Ein Yankee aus Connecticut

Von Paul Stänner |
Warum er immer weiße Anzüge trage, wurde Mark Twain gefragt. Das sei doch exzentrisch. Nun gut, sagte Twain, dann sei er eben exzentrisch – "sauber in einer schmutzigen Welt".
Mark Twain gilt als Humorist und spaßiger Kinderbuchautor – Tom Sawyer und Huckleberry Finn gehören noch immer in den Grundstock der Jugendliteratur.

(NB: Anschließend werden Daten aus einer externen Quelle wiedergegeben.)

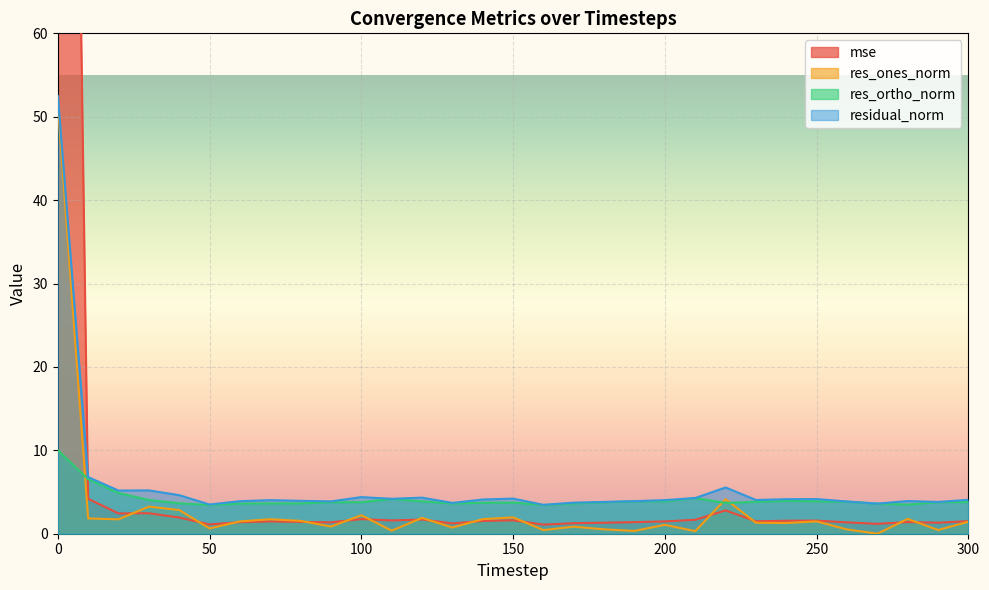

The value of res_ones_norm at 140 is 1.2. True or false?

False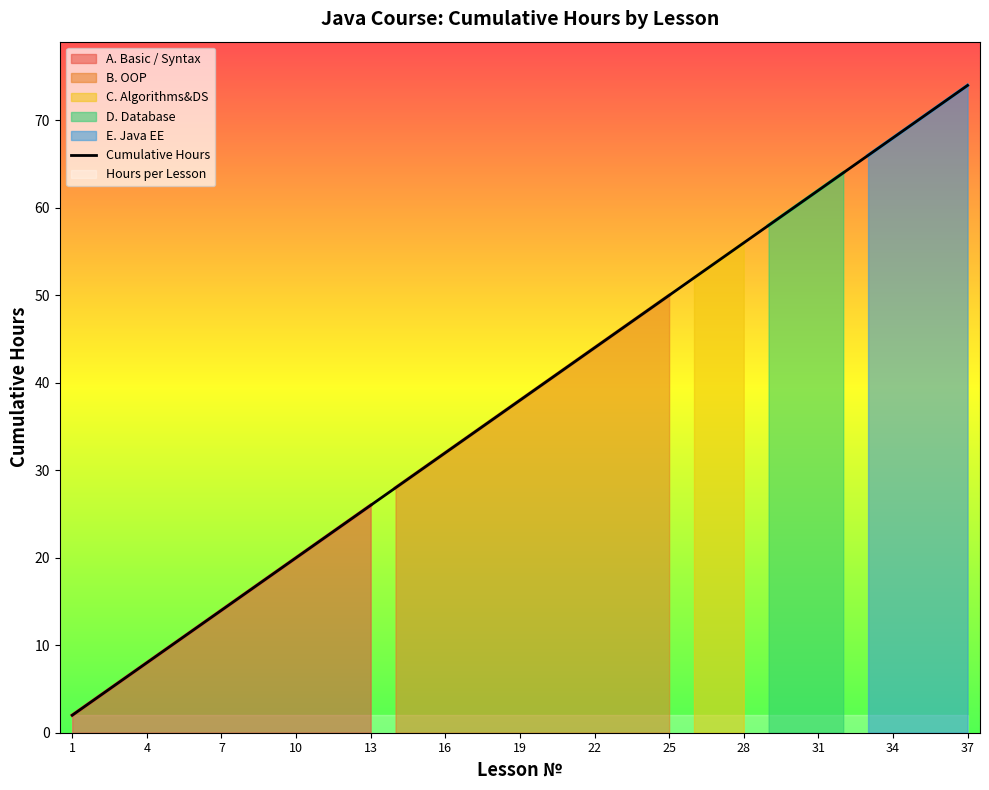

How many lines are shown in the chart?

1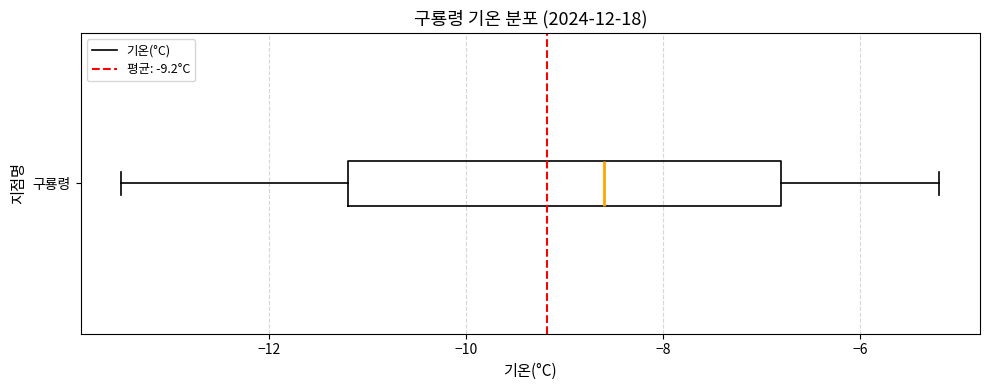

Read this box plot against the x-axis: the position of the median line, the range covered by the box, and the ends of both whiskers. The values are not printed on the chart, so give them approximately, as read against the axis.

median -8.6, box -11.2 to -6.8, whiskers -13.4 to -5.2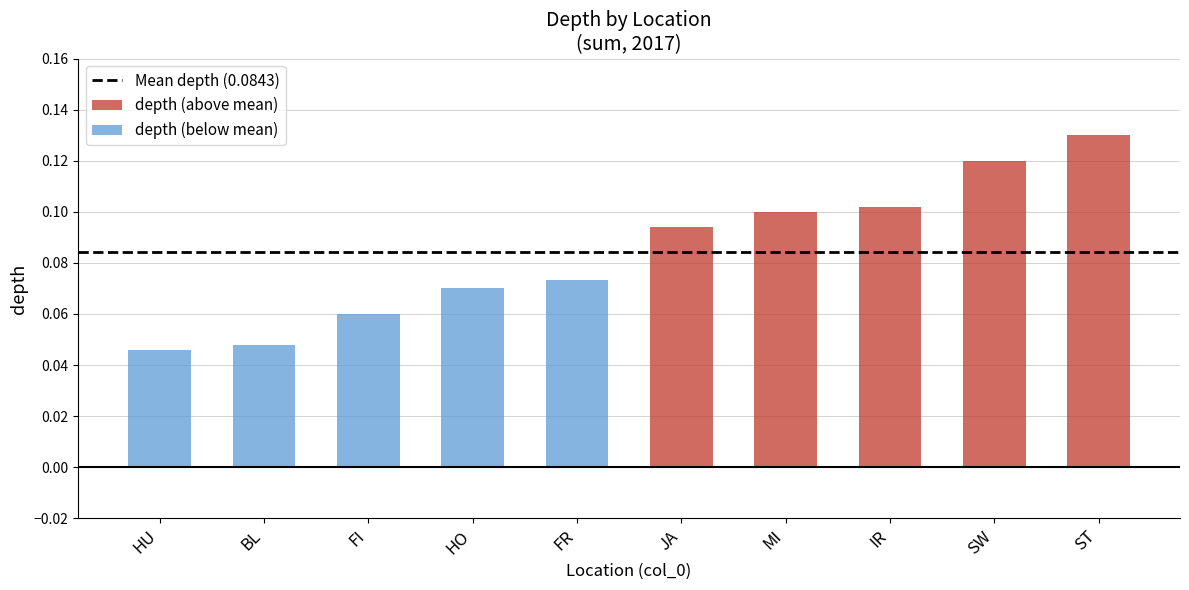

Count the number of data series in this chart.

1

Aber Twain war auch ein hellsichtiger und gnadenlos kritischer Moralist, der die Gier, Bigotterie und Gewalt des jungen Amerika mit klarem Blick beobachtete. Was ihn nicht davor schützte, gelegentlich auch auf den schmutzigen Seiten zu wandeln.

Vor 100 Jahren starb Mark Twain, vor 125 Jahren wurde Huckleberry Finn geboren. Beide Daten sind ein guter Anlass, sich auf die Spuren von Mark Twain zu begeben - nach Connecticut, wo der Autor 17 Jahre lang lebte und seine besten Romane schrieb, darunter auch "Die Abenteuer des Huckleberry Finn". Ein Meisterwerk, über das Ernest Hemingway voll Bewunderung schrieb: "Die gesamte amerikanische Literatur stammt von einem Buch von Mark Twain, genannt Huckleberry Finn, ab. Vorher gab es nichts. Seitdem gab es nichts, was dem gleichkommt."